After the Second World War, Petersham came under the patronage of the famous and mercurial Ron McLean, a veritable legend of Subbies rugby. Ron first pulled on a boot for Petersham in 1935, and later went on to serve as club president and secretary for a total of 47 years! His contributions to the club were manifest, but probably the most significant was the instigation of the famous Petersham World Tour. Petersham had been a touring club since the 1880s, but in 1966 it became the first club side in world rugby history to actually circle the globe on a football tour. The feat has been repeated on numerous occasions since, and the various touring sides have boasted many prominent New South Wales and Australian representative players.
Ron McLean in the Petersham Museum
The competition was reorganised over three divisions. Petersham entered the 1st Division, and in 1972 made the Kentwell Cup grand final for the third time, only to lose it to Hunters Hill. However they made up for it with a win over Lindfield in 1973, then backed up to exact vengeance on the black and white hoops in 1974. This side included many top quality players, and is one of only a small number ever to win back to back Kentwells. At the end of 1974 however, an internal dispute saw many of the dual premiership players leave the club, and within two years Petersham had dropped to 3rd Division. Thus began a long period of exile in the lower divisions. This was a tough time for the club, and ultimately saw it on the verge of extinction. However a century of rugby breeds resilience, and tough times seem to bring out the best in Petersham.
The 1971-72 Petersham World Tour Side
The 1993 season saw both a committee reshuffle and an influx of new players. Over the next couple of years the club progressed steadily, and eventually found itself back up in 3rd Division in 1996. There followed a period of success, winning the Campbell Cup in 1997, the Farrant and Nicholson Cups in 1999 and the Clark, Farrant and joint Campbell Cups in 2000. The latter year also saw the club win the Keith Harris Shield for the 3rd Divison club championship and achieve promotion to 2nd Division.

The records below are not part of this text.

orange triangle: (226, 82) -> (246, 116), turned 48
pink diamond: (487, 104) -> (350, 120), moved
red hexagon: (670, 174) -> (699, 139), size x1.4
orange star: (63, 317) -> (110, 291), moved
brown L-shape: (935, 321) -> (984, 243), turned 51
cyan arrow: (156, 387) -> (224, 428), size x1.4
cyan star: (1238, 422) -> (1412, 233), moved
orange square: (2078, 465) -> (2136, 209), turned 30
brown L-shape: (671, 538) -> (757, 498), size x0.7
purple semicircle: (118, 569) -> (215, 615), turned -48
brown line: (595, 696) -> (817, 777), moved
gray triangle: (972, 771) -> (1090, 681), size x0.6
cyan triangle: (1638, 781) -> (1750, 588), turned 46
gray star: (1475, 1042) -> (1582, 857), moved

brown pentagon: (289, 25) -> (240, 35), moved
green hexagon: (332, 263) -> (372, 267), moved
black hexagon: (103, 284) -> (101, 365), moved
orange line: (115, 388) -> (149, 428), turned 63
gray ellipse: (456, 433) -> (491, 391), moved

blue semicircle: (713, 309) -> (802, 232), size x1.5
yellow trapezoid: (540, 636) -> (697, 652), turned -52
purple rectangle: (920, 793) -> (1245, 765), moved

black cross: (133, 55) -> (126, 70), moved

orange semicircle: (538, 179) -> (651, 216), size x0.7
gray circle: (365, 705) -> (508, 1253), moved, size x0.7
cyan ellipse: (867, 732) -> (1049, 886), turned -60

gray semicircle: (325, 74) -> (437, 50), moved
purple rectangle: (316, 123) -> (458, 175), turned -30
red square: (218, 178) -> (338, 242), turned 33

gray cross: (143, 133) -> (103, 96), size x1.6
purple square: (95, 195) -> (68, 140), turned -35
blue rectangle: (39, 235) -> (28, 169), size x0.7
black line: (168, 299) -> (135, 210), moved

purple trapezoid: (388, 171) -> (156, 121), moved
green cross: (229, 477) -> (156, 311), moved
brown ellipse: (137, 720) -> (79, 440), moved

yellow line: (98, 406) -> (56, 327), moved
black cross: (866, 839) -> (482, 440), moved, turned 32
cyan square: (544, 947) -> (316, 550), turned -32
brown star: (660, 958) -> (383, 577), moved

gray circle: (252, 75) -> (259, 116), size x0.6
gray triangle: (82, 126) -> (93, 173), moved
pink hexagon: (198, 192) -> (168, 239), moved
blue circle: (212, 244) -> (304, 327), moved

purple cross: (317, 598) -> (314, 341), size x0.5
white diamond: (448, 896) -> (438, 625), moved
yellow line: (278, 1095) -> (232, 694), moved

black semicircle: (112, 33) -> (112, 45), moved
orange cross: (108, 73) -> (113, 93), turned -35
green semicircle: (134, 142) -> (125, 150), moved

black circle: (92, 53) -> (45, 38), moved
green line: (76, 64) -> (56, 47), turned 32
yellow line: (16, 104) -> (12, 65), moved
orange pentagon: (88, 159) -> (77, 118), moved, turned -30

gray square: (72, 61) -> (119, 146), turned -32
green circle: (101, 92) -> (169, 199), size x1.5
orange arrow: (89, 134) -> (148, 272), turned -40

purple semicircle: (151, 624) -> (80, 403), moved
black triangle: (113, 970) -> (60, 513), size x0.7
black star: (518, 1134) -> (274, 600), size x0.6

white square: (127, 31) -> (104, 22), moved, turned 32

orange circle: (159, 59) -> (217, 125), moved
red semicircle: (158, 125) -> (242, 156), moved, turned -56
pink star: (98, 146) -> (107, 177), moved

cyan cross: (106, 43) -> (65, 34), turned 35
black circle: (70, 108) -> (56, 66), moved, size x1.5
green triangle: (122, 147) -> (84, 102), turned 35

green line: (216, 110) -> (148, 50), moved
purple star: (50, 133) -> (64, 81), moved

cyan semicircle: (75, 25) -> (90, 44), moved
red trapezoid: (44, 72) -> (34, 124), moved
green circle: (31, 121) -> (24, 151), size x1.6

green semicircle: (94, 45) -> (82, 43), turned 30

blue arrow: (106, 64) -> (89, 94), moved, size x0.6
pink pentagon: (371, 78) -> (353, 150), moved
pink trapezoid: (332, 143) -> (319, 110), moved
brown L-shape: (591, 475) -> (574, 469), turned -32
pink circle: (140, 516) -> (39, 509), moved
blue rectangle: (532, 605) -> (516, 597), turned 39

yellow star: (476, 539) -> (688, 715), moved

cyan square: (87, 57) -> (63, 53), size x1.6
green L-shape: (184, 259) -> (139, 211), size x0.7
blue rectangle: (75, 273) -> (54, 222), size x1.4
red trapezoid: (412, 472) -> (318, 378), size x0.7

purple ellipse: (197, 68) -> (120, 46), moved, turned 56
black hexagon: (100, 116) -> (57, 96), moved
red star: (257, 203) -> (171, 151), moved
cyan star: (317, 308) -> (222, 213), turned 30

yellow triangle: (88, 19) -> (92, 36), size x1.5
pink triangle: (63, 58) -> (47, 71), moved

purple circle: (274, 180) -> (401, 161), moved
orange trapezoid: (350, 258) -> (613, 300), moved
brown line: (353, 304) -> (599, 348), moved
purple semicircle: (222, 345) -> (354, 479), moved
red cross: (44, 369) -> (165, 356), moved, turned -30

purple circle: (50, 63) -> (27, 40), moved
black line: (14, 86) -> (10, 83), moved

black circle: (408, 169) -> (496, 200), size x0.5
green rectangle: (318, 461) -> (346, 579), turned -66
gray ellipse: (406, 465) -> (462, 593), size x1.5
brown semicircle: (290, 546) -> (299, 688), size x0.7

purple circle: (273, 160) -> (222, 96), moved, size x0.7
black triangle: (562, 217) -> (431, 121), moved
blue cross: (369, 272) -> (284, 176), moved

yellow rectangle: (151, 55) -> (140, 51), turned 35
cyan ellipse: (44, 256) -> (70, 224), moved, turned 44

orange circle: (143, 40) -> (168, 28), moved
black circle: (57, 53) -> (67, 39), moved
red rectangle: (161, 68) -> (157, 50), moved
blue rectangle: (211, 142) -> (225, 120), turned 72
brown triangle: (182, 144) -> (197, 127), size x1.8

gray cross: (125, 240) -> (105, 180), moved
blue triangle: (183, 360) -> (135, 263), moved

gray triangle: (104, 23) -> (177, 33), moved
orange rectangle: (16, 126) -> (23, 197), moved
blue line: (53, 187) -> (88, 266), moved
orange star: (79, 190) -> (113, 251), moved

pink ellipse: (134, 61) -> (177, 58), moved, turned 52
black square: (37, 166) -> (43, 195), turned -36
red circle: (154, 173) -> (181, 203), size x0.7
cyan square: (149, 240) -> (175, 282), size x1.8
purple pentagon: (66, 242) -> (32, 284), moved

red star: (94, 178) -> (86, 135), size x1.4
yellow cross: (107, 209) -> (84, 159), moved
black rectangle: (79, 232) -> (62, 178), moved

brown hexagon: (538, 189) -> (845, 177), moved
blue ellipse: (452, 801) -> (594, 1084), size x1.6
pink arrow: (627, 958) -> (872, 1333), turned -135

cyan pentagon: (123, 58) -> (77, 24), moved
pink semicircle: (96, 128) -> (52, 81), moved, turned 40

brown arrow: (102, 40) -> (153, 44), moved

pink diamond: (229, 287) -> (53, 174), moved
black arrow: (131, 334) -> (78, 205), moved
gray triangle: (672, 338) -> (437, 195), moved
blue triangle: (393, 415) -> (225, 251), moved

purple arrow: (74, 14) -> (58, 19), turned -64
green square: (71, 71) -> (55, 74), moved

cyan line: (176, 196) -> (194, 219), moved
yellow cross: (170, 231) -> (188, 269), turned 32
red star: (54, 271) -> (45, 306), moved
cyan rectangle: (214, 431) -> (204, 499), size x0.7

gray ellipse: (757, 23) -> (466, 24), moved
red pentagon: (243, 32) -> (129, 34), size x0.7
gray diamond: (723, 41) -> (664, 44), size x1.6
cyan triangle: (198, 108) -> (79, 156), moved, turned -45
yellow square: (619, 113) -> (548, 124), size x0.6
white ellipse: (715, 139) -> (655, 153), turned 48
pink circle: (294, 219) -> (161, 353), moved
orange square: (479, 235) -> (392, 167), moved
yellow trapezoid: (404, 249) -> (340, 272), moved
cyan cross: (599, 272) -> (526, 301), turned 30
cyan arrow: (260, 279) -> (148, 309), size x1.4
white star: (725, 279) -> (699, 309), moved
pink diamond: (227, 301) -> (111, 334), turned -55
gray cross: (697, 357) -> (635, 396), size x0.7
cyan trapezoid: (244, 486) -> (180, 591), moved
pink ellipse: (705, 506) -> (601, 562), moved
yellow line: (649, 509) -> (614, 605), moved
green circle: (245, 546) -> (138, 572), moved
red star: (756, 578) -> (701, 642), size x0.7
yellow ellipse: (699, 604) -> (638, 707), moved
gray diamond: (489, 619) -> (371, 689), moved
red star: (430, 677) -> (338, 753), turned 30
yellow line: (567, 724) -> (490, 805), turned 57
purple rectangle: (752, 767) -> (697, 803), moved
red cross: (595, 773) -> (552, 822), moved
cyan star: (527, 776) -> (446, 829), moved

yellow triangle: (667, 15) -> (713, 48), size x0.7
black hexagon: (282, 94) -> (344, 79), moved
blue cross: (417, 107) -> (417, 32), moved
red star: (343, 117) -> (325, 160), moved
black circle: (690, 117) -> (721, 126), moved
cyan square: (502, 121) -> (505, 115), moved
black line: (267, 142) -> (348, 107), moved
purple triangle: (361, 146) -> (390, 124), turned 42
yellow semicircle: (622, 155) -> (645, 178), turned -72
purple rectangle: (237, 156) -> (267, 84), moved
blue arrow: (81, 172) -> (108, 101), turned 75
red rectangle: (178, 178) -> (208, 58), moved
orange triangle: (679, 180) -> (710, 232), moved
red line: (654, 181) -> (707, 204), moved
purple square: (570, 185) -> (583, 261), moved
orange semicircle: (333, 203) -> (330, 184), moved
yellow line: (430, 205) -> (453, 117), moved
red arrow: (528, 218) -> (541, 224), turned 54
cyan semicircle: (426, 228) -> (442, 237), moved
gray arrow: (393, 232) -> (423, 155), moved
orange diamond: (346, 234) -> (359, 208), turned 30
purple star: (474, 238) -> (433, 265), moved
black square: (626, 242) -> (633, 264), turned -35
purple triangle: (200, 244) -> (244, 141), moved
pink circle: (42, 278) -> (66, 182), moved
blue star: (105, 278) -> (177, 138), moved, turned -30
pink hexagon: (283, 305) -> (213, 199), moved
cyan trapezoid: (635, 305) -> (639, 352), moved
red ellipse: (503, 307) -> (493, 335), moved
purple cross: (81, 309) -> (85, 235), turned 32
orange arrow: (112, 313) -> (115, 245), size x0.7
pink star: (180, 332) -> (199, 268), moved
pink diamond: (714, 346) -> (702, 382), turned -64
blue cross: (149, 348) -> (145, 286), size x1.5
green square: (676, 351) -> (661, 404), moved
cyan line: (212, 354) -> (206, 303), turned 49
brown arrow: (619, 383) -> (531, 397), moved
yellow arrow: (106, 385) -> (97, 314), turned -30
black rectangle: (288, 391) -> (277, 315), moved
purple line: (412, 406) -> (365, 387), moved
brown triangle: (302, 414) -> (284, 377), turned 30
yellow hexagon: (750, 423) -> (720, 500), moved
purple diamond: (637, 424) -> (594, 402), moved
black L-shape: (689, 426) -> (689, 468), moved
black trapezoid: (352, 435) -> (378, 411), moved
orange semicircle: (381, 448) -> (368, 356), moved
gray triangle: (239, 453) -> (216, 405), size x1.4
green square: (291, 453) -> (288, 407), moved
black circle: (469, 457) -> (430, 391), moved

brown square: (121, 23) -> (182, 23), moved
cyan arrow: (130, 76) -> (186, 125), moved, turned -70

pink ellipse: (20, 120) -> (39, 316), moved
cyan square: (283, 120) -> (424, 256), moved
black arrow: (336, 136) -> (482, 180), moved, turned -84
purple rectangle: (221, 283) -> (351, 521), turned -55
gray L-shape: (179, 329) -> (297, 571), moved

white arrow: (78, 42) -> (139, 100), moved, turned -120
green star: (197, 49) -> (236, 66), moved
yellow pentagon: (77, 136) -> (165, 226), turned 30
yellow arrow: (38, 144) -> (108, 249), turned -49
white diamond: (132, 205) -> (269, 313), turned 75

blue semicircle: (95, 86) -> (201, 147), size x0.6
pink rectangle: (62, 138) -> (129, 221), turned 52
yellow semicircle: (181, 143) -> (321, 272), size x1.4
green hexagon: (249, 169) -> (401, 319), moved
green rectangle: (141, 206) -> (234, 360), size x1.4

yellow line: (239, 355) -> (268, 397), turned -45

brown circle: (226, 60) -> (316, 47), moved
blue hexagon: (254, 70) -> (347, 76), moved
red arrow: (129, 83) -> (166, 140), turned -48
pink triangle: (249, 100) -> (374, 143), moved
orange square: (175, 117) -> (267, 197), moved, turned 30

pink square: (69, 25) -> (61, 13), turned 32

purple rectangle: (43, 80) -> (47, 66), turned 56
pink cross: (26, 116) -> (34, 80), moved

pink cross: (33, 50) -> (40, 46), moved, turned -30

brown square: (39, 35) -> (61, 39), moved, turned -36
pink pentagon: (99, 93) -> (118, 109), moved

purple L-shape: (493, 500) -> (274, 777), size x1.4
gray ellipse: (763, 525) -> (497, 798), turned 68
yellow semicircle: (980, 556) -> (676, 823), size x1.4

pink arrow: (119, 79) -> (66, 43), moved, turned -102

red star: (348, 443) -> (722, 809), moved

2000: 3rd Division Champions
The sojourn in 2nd Division was not as successful as would have been hoped however, as the club gradually lost its recent momentum and started to slide. The period had its highlights, in particular the establishment of a highly successful U21 Colts team, but overall the club failed to live up to expectations. The adventure ultimately came to an end in 2005 after a disastrous run of injuries and plain old bad luck finally took its toll and saw Petersham relegated back to 3rd Division.
2006 was a much more successful year, with the club returning to winning form. 3rd Grade and 4th Grade both made the finals with the 3rd XV subsequently winning the Campbell Cup over Blue Mountains in one of the biggest grand final upsets of 2006. This was followed in 2007 by Farrant and Nicholson Cups.
2008 was celebrated with Petersham Rugby’s 125th anniversary. The multitude of off-field events celebrating the club’s historic milestone was manifested with tremendous success on field with all four grades showcasing in the 3rd division grand finals in what must have been the worst rugby conditions in Sydney. Unfortunately the club only walked away with the Farrant and Campbell cups that day, however the entire 5 grades celebrated the unique and proud history of their beloved club in worthy style.